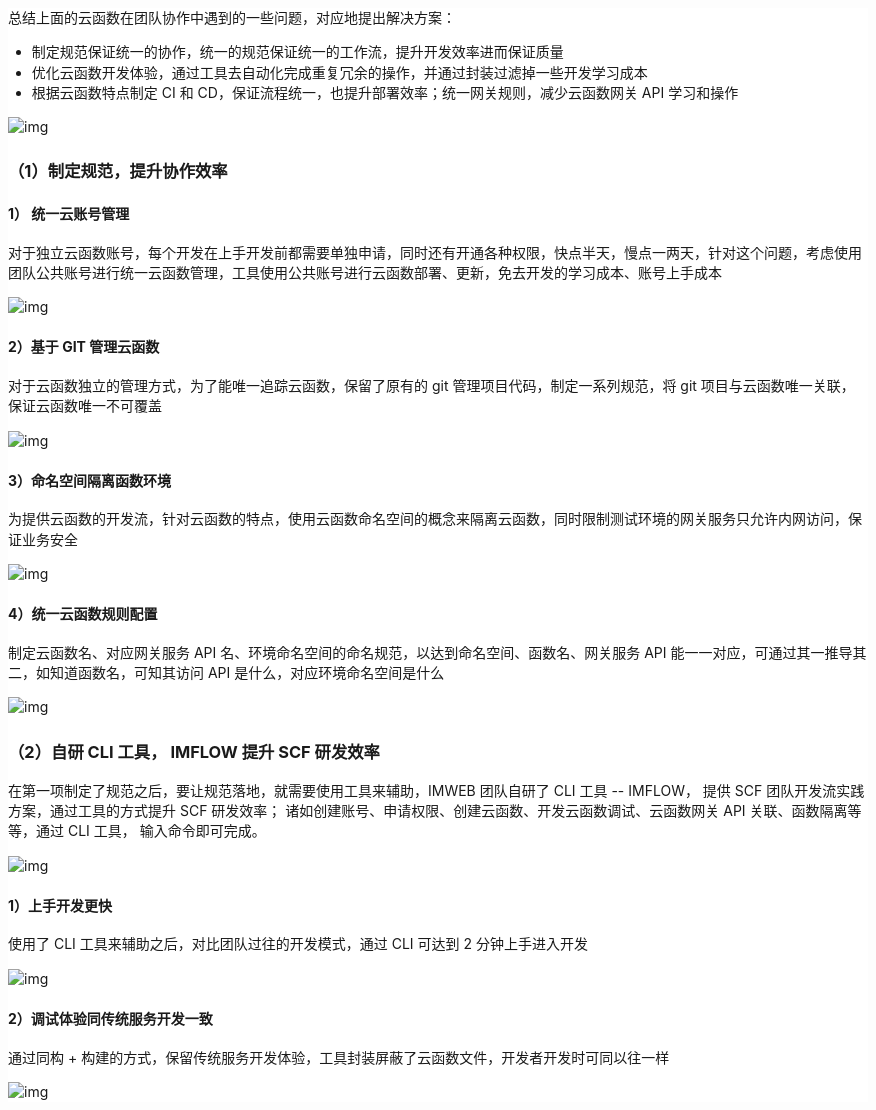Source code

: 总结上面的云函数在团队协作中遇到的一些问题，对应地提出解决方案：

- 制定规范保证统一的协作，统一的规范保证统一的工作流，提升开发效率进而保证质量
- 优化云函数开发体验，通过工具去自动化完成重复冗余的操作，并通过封装过滤掉一些开发学习成本
- 根据云函数特点制定 CI 和 CD，保证流程统一，也提升部署效率；统一网关规则，减少云函数网关 API 学习和操作            

![img](https://img.serverlesscloud.cn/20201111/1605082168042-image0.jpeg)            

### （1）制定规范，提升协作效率

#### 1） 统一云账号管理

对于独立云函数账号，每个开发在上手开发前都需要单独申请，同时还有开通各种权限，快点半天，慢点一两天，针对这个问题，考虑使用团队公共账号进行统一云函数管理，工具使用公共账号进行云函数部署、更新，免去开发的学习成本、账号上手成本

![img](https://img.serverlesscloud.cn/20201113/1605257479797-0yHaN3xT2HsXhPl9GUtKhQ.jpeg)            

#### 2）基于 GIT 管理云函数

对于云函数独立的管理方式，为了能唯一追踪云函数，保留了原有的 git 管理项目代码，制定一系列规范，将 git 项目与云函数唯一关联，保证云函数唯一不可覆盖

![img](https://img.serverlesscloud.cn/20201111/1605082168186-image0.jpeg)

#### 3）命名空间隔离函数环境

为提供云函数的开发流，针对云函数的特点，使用云函数命名空间的概念来隔离云函数，同时限制测试环境的网关服务只允许内网访问，保证业务安全

![img](https://img.serverlesscloud.cn/20201113/1605257560655-obp-7_y4rDmqmwZidPtuqw.jpeg)      

#### 4）统一云函数规则配置

制定云函数名、对应网关服务 API 名、环境命名空间的命名规范，以达到命名空间、函数名、网关服务 API 能一一对应，可通过其一推导其二，如知道函数名，可知其访问 API 是什么，对应环境命名空间是什么

![img](https://img.serverlesscloud.cn/20201111/1605082168183-image0.jpeg)            

### （2）自研 CLI 工具， IMFLOW 提升 SCF 研发效率

在第一项制定了规范之后，要让规范落地，就需要使用工具来辅助，IMWEB 团队自研了 CLI 工具 -- IMFLOW， 提供 SCF 团队开发流实践方案，通过工具的方式提升 SCF 研发效率； 诸如创建账号、申请权限、创建云函数、开发云函数调试、云函数网关 API 关联、函数隔离等等，通过 CLI 工具， 输入命令即可完成。

![img](https://img.serverlesscloud.cn/20201111/1605082166187-image0.jpeg)            

#### 1）上手开发更快

使用了 CLI 工具来辅助之后，对比团队过往的开发模式，通过 CLI 可达到 2 分钟上手进入开发

![img](https://img.serverlesscloud.cn/20201111/1605082164651-image0.jpeg)            

#### 2）调试体验同传统服务开发一致

通过同构 + 构建的方式，保留传统服务开发体验，工具封装屏蔽了云函数文件，开发者开发时可同以往一样

![img](https://img.serverlesscloud.cn/20201111/1605082161521-image0.jpeg)            
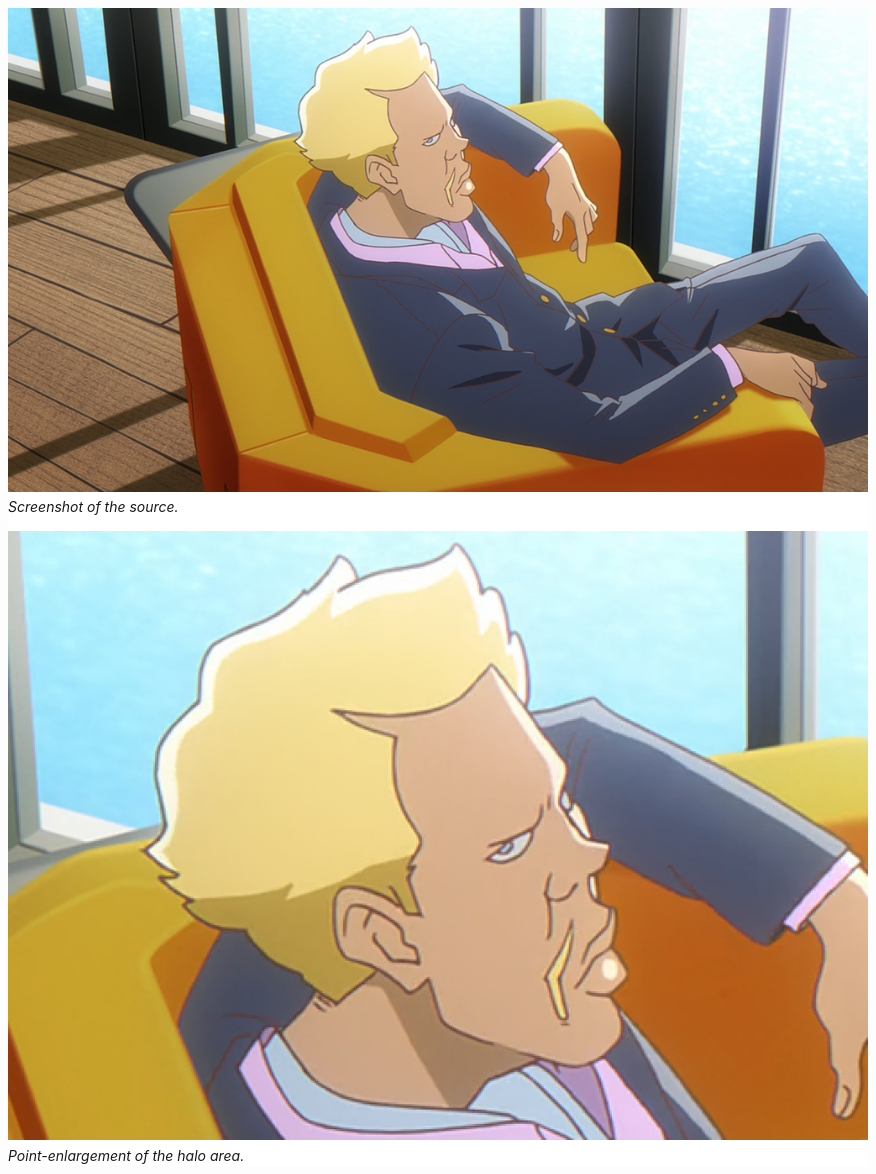 ![](images/halos.png)
*Screenshot of the source.*

![](images/src0.png)
*Point-enlargement of the halo area.*
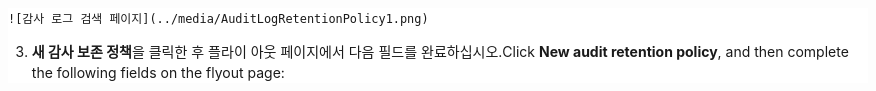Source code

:     ![감사 로그 검색 페이지](../media/AuditLogRetentionPolicy1.png)

3. <span data-ttu-id="6bf1b-132">**새 감사 보존 정책**을 클릭한 후 플라이 아웃 페이지에서 다음 필드를 완료하십시오.</span><span class="sxs-lookup"><span data-stu-id="6bf1b-132">Click **New audit retention policy**, and then complete the following fields on the flyout page:</span></span>
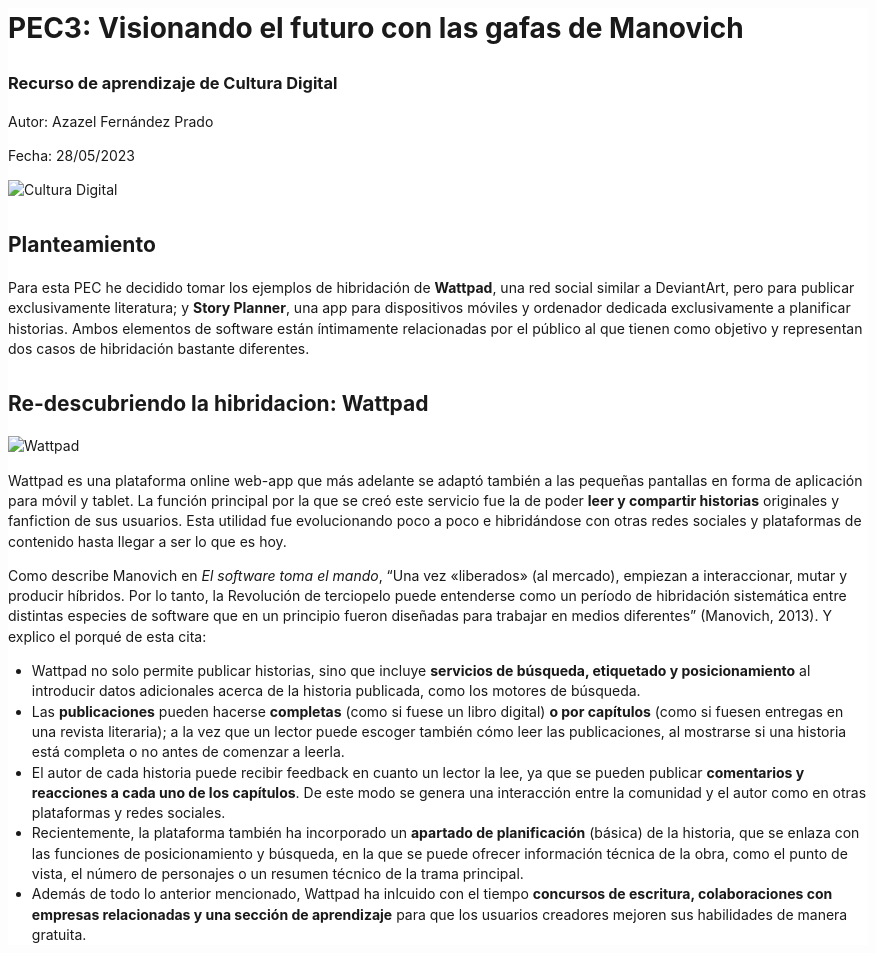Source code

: # PEC3: Visionando el futuro con las gafas de Manovich 

### Recurso de aprendizaje de Cultura Digital 


Autor: Azazel Fernández Prado


Fecha: 28/05/2023


![Cultura Digital](https://miro.medium.com/max/1400/0*9PyyNvrO2PcD3KuU.png) 


## Planteamiento


Para esta PEC he decidido tomar los ejemplos de hibridación de **Wattpad**, una red social similar a DeviantArt, pero para publicar exclusivamente literatura; y **Story Planner**, una app para dispositivos móviles y ordenador dedicada exclusivamente a planificar historias. Ambos elementos de software están íntimamente relacionadas por el público al que tienen como objetivo y representan dos casos de hibridación bastante diferentes. 


## Re-descubriendo la hibridacion: Wattpad

<img width="1663" alt="Wattpad" src="https://github.com/szephyr13/PEC3_Manovich_Reloaded/assets/80421328/32442768-c6f6-4e92-acdc-e7c5e1fce699">

Wattpad es una plataforma online web-app que más adelante se adaptó también a las pequeñas pantallas en forma de aplicación para móvil y tablet. La función principal por la que se creó este servicio fue la de poder **leer y compartir historias** originales y fanfiction de sus usuarios. Esta utilidad fue evolucionando poco a poco e hibridándose con otras redes sociales y plataformas de contenido hasta llegar a ser lo que es hoy. 

Como describe Manovich en *El software toma el mando*, “Una vez «liberados» (al mercado), empiezan a interaccionar, mutar y producir híbridos. Por lo tanto, la Revolución de terciopelo puede entenderse como un período de hibridación sistemática entre distintas especies de software que en un principio fueron diseñadas para trabajar en medios diferentes” (Manovich, 2013). Y explico el porqué de esta cita:

* Wattpad no solo permite publicar historias, sino que incluye **servicios de búsqueda, etiquetado y posicionamiento** al introducir datos adicionales acerca de la historia publicada, como los motores de búsqueda.
* Las **publicaciones** pueden hacerse **completas** (como si fuese un libro digital) **o por capítulos** (como si fuesen entregas en una revista literaria); a la vez que un lector puede escoger también cómo leer las publicaciones, al mostrarse si una historia está completa o no antes de comenzar a leerla. 
* El autor de cada historia puede recibir feedback en cuanto un lector la lee, ya que se pueden publicar **comentarios y reacciones a cada uno de los capítulos**. De este modo se genera una interacción entre la comunidad y el autor como en otras plataformas y redes sociales. 
* Recientemente, la plataforma también ha incorporado un **apartado de planificación** (básica) de la historia, que se enlaza con las funciones de posicionamiento y búsqueda, en la que se puede ofrecer información técnica de la obra, como el punto de vista, el número de personajes o un resumen técnico de la trama principal. 
* Además de todo lo anterior mencionado, Wattpad ha inlcuido con el tiempo **concursos de escritura, colaboraciones con empresas relacionadas y una sección de aprendizaje** para que los usuarios creadores mejoren sus habilidades de manera gratuita.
****
Wherever a picture appears in the records, omit it, and transcribe everything else exactly.

Response box –
Source code

: 总结上面的云函数在团队协作中遇到的一些问题，对应地提出解决方案：

- 制定规范保证统一的协作，统一的规范保证统一的工作流，提升开发效率进而保证质量
- 优化云函数开发体验，通过工具去自动化完成重复冗余的操作，并通过封装过滤掉一些开发学习成本
- 根据云函数特点制定 CI 和 CD，保证流程统一，也提升部署效率；统一网关规则，减少云函数网关 API 学习和操作            

![img](https://img.serverlesscloud.cn/20201111/1605082168042-image0.jpeg)            

### （1）制定规范，提升协作效率

#### 1） 统一云账号管理

对于独立云函数账号，每个开发在上手开发前都需要单独申请，同时还有开通各种权限，快点半天，慢点一两天，针对这个问题，考虑使用团队公共账号进行统一云函数管理，工具使用公共账号进行云函数部署、更新，免去开发的学习成本、账号上手成本

![img](https://img.serverlesscloud.cn/20201113/1605257479797-0yHaN3xT2HsXhPl9GUtKhQ.jpeg)            

#### 2）基于 GIT 管理云函数

对于云函数独立的管理方式，为了能唯一追踪云函数，保留了原有的 git 管理项目代码，制定一系列规范，将 git 项目与云函数唯一关联，保证云函数唯一不可覆盖

![img](https://img.serverlesscloud.cn/20201111/1605082168186-image0.jpeg)

#### 3）命名空间隔离函数环境

为提供云函数的开发流，针对云函数的特点，使用云函数命名空间的概念来隔离云函数，同时限制测试环境的网关服务只允许内网访问，保证业务安全

![img](https://img.serverlesscloud.cn/20201113/1605257560655-obp-7_y4rDmqmwZidPtuqw.jpeg)      

#### 4）统一云函数规则配置

制定云函数名、对应网关服务 API 名、环境命名空间的命名规范，以达到命名空间、函数名、网关服务 API 能一一对应，可通过其一推导其二，如知道函数名，可知其访问 API 是什么，对应环境命名空间是什么

![img](https://img.serverlesscloud.cn/20201111/1605082168183-image0.jpeg)            

### （2）自研 CLI 工具， IMFLOW 提升 SCF 研发效率

在第一项制定了规范之后，要让规范落地，就需要使用工具来辅助，IMWEB 团队自研了 CLI 工具 -- IMFLOW， 提供 SCF 团队开发流实践方案，通过工具的方式提升 SCF 研发效率； 诸如创建账号、申请权限、创建云函数、开发云函数调试、云函数网关 API 关联、函数隔离等等，通过 CLI 工具， 输入命令即可完成。

![img](https://img.serverlesscloud.cn/20201111/1605082166187-image0.jpeg)            

#### 1）上手开发更快

使用了 CLI 工具来辅助之后，对比团队过往的开发模式，通过 CLI 可达到 2 分钟上手进入开发

![img](https://img.serverlesscloud.cn/20201111/1605082164651-image0.jpeg)            

#### 2）调试体验同传统服务开发一致

通过同构 + 构建的方式，保留传统服务开发体验，工具封装屏蔽了云函数文件，开发者开发时可同以往一样

![img](https://img.serverlesscloud.cn/20201111/1605082161521-image0.jpeg)            
 ![](images/halos.png)
*Screenshot of the source.*

![](images/src0.png)
*Point-enlargement of the halo area.*
Source code

:     ![감사 로그 검색 페이지](../media/AuditLogRetentionPolicy1.png)

3. <span data-ttu-id="6bf1b-132">**새 감사 보존 정책**을 클릭한 후 플라이 아웃 페이지에서 다음 필드를 완료하십시오.</span><span class="sxs-lookup"><span data-stu-id="6bf1b-132">Click **New audit retention policy**, and then complete the following fields on the flyout page:</span></span>
Source code

: # PEC3: Visionando el futuro con las gafas de Manovich 

### Recurso de aprendizaje de Cultura Digital 


Autor: Azazel Fernández Prado


Fecha: 28/05/2023


![Cultura Digital](https://miro.medium.com/max/1400/0*9PyyNvrO2PcD3KuU.png) 


## Planteamiento


Para esta PEC he decidido tomar los ejemplos de hibridación de **Wattpad**, una red social similar a DeviantArt, pero para publicar exclusivamente literatura; y **Story Planner**, una app para dispositivos móviles y ordenador dedicada exclusivamente a planificar historias. Ambos elementos de software están íntimamente relacionadas por el público al que tienen como objetivo y representan dos casos de hibridación bastante diferentes. 


## Re-descubriendo la hibridacion: Wattpad

<img width="1663" alt="Wattpad" src="https://github.com/szephyr13/PEC3_Manovich_Reloaded/assets/80421328/32442768-c6f6-4e92-acdc-e7c5e1fce699">

Wattpad es una plataforma online web-app que más adelante se adaptó también a las pequeñas pantallas en forma de aplicación para móvil y tablet. La función principal por la que se creó este servicio fue la de poder **leer y compartir historias** originales y fanfiction de sus usuarios. Esta utilidad fue evolucionando poco a poco e hibridándose con otras redes sociales y plataformas de contenido hasta llegar a ser lo que es hoy. 

Como describe Manovich en *El software toma el mando*, “Una vez «liberados» (al mercado), empiezan a interaccionar, mutar y producir híbridos. Por lo tanto, la Revolución de terciopelo puede entenderse como un período de hibridación sistemática entre distintas especies de software que en un principio fueron diseñadas para trabajar en medios diferentes” (Manovich, 2013). Y explico el porqué de esta cita:

* Wattpad no solo permite publicar historias, sino que incluye **servicios de búsqueda, etiquetado y posicionamiento** al introducir datos adicionales acerca de la historia publicada, como los motores de búsqueda.
* Las **publicaciones** pueden hacerse **completas** (como si fuese un libro digital) **o por capítulos** (como si fuesen entregas en una revista literaria); a la vez que un lector puede escoger también cómo leer las publicaciones, al mostrarse si una historia está completa o no antes de comenzar a leerla. 
* El autor de cada historia puede recibir feedback en cuanto un lector la lee, ya que se pueden publicar **comentarios y reacciones a cada uno de los capítulos**. De este modo se genera una interacción entre la comunidad y el autor como en otras plataformas y redes sociales. 
* Recientemente, la plataforma también ha incorporado un **apartado de planificación** (básica) de la historia, que se enlaza con las funciones de posicionamiento y búsqueda, en la que se puede ofrecer información técnica de la obra, como el punto de vista, el número de personajes o un resumen técnico de la trama principal. 
* Además de todo lo anterior mencionado, Wattpad ha inlcuido con el tiempo **concursos de escritura, colaboraciones con empresas relacionadas y una sección de aprendizaje** para que los usuarios creadores mejoren sus habilidades de manera gratuita.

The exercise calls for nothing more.